The other day my friend Bob came to me with a question. He'd written a Java program to copy 100MB data files from his Windows XP computer at his office in Sunnyvale, California, to a Linux server at his company's East Coast office in Reston, Virginia. He knew both offices had 100Mbps Ethernet networks that connected over a 155Mbps Virtual Private Network (VPN). When he measured the speed of the transfers, he found out that his files were transferring at less than 4Mbps, and wondered if I had any idea why.
I wrote this article to explain why this is the case, and what Bob needs to do to achieve the maximum network throughput. This article is aimed mainly at software developers. All too often software developers blame the network for poor performance, when in fact the problem is untuned software. However, there are times when the network is the problem. This article also explains some network troubleshooting tools that can give software developers the evidence needed to make network engineers take them seriously.
The most common network protocol used on the internet is the Transmission Control Protocol, or TCP. TCP uses a "congestion window" to determine how many packets it can send at one time. The larger the congestion window size, the higher the throughput. The TCP "slow start" and "congestion avoidance" algorithms determine the size of the congestion window. The maximum congestion window is related to the amount of buffer space that the kernel allocates for each socket. For each socket there is a default value for the buffer size, which programs can change by using a system library call just before opening the socket. For some operating systems there is also a kernel-enforced maximum buffer size. You can adjust the buffer size for both the sending and receiving ends of the socket.
To achieve maximum throughput, it is critical to use optimal TCP socket buffer sizes for the link you are using. If the buffers are too small, the TCP congestion window will never open up fully, so the sender will be throttled. If the buffers are too large, the sender can overrun the receiver, which will cause the receiver to drop packets and the TCP congestion window to shut down. This is more likely to happen if the sending host is faster than the receiving host. An overly large window on the sending side is not a big problem as long as you have excess memory.

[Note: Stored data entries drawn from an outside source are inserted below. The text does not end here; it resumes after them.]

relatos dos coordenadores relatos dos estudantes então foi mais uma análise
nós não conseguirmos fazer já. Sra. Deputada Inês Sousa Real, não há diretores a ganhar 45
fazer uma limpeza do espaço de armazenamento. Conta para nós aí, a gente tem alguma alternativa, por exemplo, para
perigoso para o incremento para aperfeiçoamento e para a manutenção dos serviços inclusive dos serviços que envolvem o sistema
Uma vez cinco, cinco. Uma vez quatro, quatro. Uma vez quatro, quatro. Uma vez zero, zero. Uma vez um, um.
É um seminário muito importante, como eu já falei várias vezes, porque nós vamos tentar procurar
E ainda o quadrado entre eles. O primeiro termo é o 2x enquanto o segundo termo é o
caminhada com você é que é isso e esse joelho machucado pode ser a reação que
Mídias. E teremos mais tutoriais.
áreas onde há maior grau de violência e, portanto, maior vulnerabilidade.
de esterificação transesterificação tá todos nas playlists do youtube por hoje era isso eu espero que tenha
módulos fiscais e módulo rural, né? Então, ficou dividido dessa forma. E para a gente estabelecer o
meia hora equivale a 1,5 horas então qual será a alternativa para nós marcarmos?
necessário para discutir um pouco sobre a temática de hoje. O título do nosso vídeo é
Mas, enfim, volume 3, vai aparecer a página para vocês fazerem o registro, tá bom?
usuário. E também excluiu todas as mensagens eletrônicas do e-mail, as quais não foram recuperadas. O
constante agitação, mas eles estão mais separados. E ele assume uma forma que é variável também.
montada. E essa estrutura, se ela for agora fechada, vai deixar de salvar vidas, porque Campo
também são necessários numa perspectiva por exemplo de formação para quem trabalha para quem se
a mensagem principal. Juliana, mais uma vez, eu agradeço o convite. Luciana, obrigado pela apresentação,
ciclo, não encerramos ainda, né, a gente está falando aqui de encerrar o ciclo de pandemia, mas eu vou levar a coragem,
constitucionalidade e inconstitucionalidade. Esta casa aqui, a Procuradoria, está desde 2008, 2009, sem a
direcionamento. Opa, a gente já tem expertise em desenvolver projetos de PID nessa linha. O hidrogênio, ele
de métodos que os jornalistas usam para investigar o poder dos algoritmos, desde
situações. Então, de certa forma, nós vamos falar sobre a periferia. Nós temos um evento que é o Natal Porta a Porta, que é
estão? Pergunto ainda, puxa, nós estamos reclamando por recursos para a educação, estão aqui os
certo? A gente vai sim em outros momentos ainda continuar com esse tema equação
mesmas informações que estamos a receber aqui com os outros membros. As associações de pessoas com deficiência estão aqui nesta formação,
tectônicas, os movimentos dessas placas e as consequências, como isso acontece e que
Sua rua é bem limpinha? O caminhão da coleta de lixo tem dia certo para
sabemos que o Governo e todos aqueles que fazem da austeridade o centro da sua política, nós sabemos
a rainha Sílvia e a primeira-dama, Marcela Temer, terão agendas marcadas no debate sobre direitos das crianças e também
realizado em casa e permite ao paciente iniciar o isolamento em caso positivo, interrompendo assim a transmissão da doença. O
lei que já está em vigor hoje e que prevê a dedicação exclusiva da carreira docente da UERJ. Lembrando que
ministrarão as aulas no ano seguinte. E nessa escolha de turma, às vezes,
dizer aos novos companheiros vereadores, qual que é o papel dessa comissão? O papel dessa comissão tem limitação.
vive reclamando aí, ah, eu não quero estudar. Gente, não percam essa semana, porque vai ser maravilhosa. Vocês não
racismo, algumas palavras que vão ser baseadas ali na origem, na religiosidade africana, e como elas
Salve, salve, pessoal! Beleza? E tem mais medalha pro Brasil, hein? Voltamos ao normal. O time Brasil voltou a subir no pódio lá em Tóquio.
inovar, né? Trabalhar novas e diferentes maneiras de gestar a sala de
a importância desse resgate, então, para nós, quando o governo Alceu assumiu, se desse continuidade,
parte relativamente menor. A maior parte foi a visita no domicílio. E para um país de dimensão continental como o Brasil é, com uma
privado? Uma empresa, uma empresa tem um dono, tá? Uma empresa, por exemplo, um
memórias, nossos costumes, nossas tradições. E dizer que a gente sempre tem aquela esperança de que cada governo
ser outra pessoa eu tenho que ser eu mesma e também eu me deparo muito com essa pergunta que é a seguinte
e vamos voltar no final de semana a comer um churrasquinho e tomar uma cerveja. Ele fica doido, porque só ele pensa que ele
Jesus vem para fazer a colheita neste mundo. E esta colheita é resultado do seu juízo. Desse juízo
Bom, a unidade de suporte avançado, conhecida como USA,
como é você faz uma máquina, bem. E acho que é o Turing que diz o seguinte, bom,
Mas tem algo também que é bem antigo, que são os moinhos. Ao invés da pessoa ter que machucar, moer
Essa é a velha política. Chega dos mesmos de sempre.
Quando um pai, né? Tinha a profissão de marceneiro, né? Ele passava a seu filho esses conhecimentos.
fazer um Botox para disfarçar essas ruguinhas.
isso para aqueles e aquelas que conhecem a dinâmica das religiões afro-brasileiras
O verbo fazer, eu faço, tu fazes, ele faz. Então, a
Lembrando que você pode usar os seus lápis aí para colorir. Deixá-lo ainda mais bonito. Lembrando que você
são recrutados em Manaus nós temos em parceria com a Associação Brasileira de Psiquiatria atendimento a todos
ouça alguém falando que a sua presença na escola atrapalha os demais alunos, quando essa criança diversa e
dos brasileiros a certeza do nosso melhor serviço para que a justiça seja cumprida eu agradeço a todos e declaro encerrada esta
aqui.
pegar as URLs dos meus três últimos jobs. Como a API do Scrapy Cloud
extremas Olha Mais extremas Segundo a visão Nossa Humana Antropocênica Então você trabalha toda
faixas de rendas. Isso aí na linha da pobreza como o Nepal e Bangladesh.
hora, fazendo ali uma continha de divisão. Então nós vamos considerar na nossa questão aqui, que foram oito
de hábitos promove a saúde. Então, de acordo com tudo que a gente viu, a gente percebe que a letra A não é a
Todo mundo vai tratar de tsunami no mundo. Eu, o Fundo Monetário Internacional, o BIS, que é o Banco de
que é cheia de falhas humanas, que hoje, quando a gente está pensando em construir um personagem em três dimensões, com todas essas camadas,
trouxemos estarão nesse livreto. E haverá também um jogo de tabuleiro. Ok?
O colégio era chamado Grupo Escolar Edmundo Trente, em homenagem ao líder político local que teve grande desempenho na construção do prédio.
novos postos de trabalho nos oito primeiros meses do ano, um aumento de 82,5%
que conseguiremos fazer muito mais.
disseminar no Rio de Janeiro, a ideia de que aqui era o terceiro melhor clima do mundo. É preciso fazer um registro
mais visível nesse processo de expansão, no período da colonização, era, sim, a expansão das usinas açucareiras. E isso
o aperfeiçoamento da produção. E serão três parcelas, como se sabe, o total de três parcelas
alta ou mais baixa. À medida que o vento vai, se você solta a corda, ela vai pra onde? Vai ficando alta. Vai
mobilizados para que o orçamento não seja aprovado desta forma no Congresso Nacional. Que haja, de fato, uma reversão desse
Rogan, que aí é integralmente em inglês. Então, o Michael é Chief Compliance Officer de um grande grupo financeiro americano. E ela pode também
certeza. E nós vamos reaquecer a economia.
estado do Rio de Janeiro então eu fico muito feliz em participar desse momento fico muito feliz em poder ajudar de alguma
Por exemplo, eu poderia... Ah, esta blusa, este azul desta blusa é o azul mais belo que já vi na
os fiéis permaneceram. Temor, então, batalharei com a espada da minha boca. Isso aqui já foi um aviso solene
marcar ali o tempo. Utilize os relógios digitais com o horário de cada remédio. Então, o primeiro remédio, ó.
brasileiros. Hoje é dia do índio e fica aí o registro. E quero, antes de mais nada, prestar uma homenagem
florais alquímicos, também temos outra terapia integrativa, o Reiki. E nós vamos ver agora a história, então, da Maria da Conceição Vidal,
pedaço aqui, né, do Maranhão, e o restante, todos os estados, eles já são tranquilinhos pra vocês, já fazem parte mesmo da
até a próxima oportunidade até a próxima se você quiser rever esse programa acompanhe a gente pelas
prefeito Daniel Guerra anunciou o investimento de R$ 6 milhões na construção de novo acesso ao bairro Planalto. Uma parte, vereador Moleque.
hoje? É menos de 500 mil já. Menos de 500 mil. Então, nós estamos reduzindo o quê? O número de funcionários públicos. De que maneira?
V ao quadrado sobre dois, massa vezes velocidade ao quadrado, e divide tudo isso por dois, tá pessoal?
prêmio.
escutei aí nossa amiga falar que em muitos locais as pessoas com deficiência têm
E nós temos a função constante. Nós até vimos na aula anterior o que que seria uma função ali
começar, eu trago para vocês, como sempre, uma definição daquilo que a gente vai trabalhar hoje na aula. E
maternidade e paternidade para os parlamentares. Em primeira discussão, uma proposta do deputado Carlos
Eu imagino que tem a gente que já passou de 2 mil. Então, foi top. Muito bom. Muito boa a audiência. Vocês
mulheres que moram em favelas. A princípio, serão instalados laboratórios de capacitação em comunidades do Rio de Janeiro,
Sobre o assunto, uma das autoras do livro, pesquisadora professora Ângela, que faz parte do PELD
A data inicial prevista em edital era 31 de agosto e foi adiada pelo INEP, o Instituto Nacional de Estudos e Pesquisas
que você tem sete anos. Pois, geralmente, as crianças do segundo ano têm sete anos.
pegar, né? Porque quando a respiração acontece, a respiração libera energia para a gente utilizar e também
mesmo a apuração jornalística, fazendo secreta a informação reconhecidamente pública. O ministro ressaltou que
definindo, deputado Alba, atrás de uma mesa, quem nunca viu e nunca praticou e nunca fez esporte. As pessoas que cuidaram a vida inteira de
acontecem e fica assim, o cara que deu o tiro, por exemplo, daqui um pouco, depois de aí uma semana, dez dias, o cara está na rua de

Assuming there is no network congestion or packet loss, network throughput is directly related to TCP buffer size and the network latency. Network latency is the amount of time for a packet to traverse the network. To calculate maximum throughput:
Throughput = buffer size / latency
Typical network latency from Sunnyvale to Reston is about 40ms, and Windows XP has a default TCP buffer size of 17,520 bytes. Therefore, Bob's maximum possible throughput is:
17520 Bytes / .04 seconds = .44 MBytes/sec = 3.5 Mbits/second
The default TCP buffer size for Mac OS X is 64K, so with Mac OS X he would have done a bit better, but still nowhere near the 100Mbps that should be possible.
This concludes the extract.